Важной уликой следствие назвало то логическое предположение, что, дескать, только семейство Тавора могло знать, где и когда следует поджидать короля, поскольку он возвращался от Терезы, которая тоже была арестована. Были, кроме того, заключения специалистов по генеалогии о том, что герцог Авейру, поскольку у короля имеются только дочери, является единственным мужчиной, имеющим право на престол, хотя и по боковой линии (а следовательно, по логике прокурора, не мог не желать гибели короля, ибо о короне всякий мечтает), и признания в соучастии, полученные под «пятой, шестой и последующими пытками огнем, водой и железом».
У защиты, ясное дело, были свои резоны. Упор, в первую очередь, делался на то, что иметь право на престол не преступление, а никаких амбиций герцог никогда в жизни не проявлял. Подчеркивалось, что дорога Табернуш одно из самых сложных в смысле криминала мест страны, где нападения на кареты без охраны, увы, повседневность (даже в день покушения были ограблены, причем по той же схеме, еще два экипажа). Да и опознать короля нападающие не могли, поскольку коляска была без гербов. Помимо того, нападавшие не пустились в погоню, что не преминули бы сделать, будь их целью убийство конкретного лица, зато до нитки обобрали свалившегося с запяток лакея, вслед за тем отпустив его подобру-поздорову.
Следует учесть, — это подчеркивалось особо, — что, будь подсудимые в курсе случившегося, они знали бы, что король, как минимум, избежал смерти на месте, и попытались бы на всякий случай покинуть страну. На деле же все было наоборот: все они оставались в столице, а один из главных (по версии обвинения) заговорщиков успел даже в промежутке между покушением и арестом съездить в Англию и вернуться домой.
Были подвергнуты сомнению и «безупречные улики».
Во-первых, заявили защитники, свидетельства «столь поспешно казненных» убийц не могут быть приняты во внимания по причине невозможности перекрестного допроса.
Во-вторых, наличие пистолета ни о чем не говорит, поскольку (а) о том, что он найден на месте преступления известно только со слов следователей, (б) дом герцога за два года до того был ограблен и «пистолет с монограммой» значится в переданном полиции списке пропавших вещей.

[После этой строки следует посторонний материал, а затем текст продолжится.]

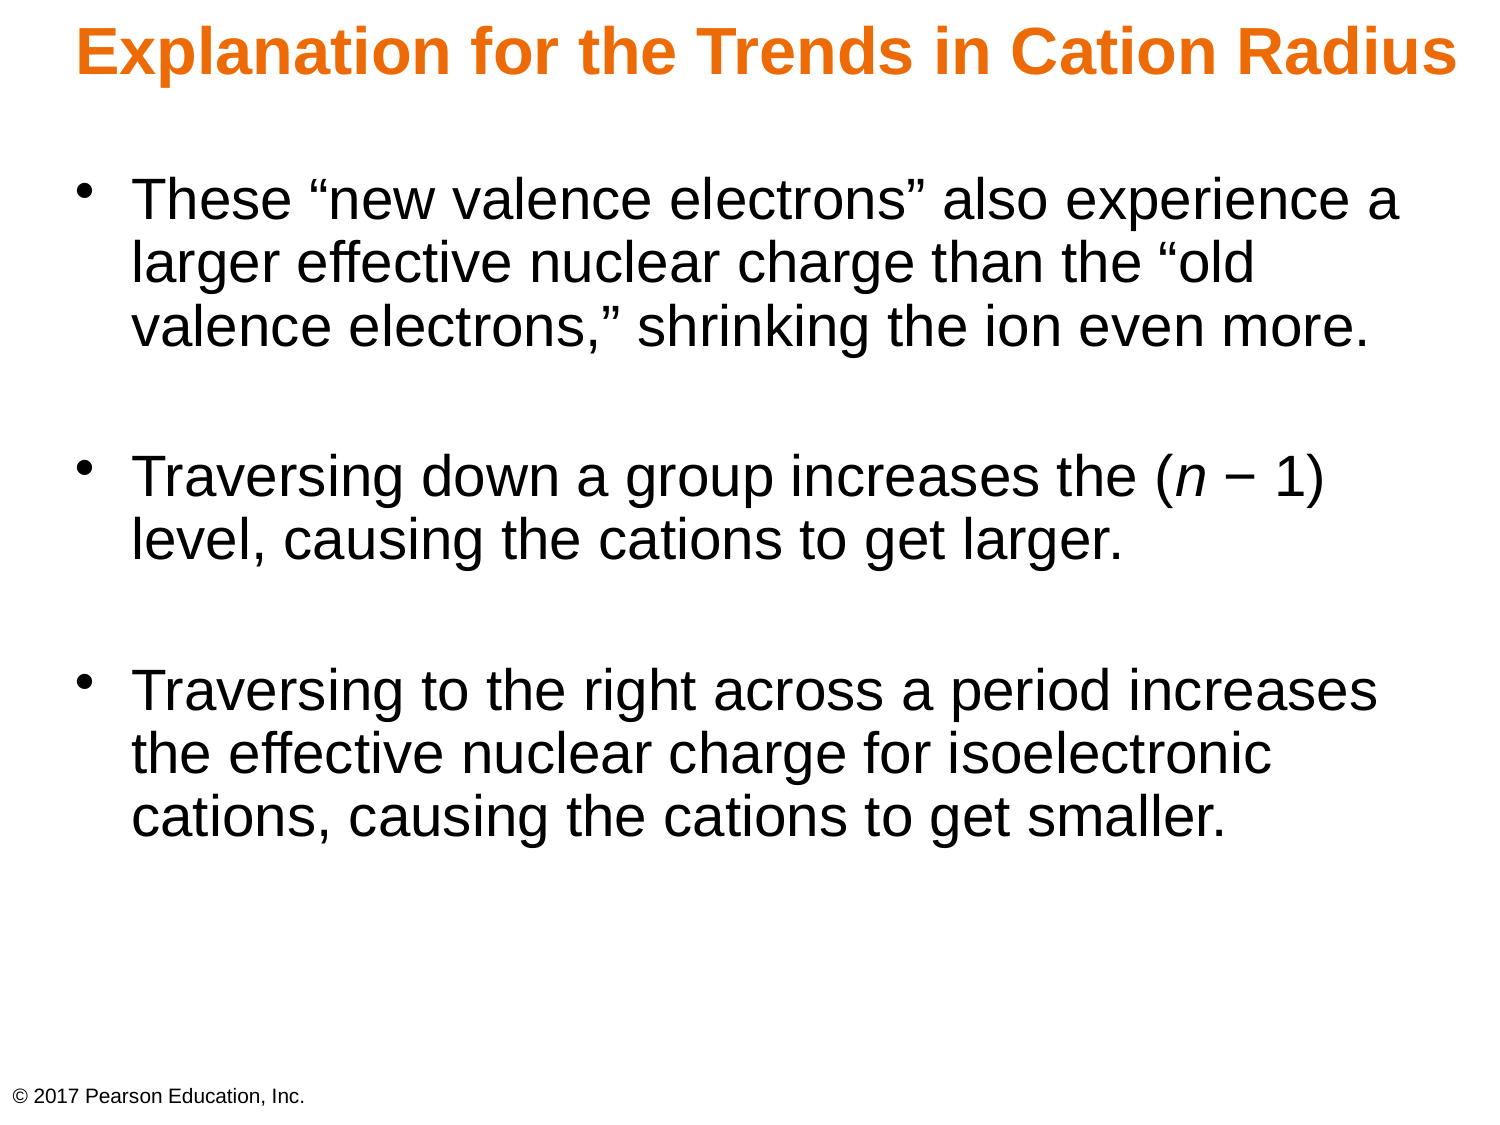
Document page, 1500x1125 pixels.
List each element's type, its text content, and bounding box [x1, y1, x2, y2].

В-третьих, письма тоже не являются уликами, ибо содержание «бразильского» пакета обвиняемые озвучивали многократно и публично, а в «лиссабонском» пакете сказано только то, о чем два месяца шушукалась вся столица.
В-четвертых, в ночь покушения Антонеш Феррейра находился в Браге с поручением господина, чему есть свидетели.
И, наконец, в-последних,, расписание визитов его величества к доне Терезе опять-таки ни для кого секретом не было «весь свет» знал, что пунктуальный король навещает возлюбленную исключительно по вторникам и четвергам.
Помимо этого, было опротестованы протоколы допросов под пыткой. Основания имелись: в самом начале процесса все «чистосердечно признавшиеся», в том числе и Антонеш Феррейра, от своих показаний отказались, да и сами по себе показания, по мнению адвокатов, гроша ломаного не стоили, поскольку пытки в Португалии были уже лет сорок как запрещены, а само применение пыток, согласно закону, считалось уголовным преступлением. Этот протест был принят, но частично, — в отношении «двух знатных дам», одной из которых было семь лет, а второй немногим больше. Судьи даже вынесли частное определение, осуждающее органы следствия за применение пыток к лицам, младше десяти лет, «тем самым доказав свою полную беспристрастность», в связи с чем было отклонено еще одно ходатайство — об отводе состава суда в связи с тем, что весь состав был назначен лично министром из преданных ему выдвиженцев.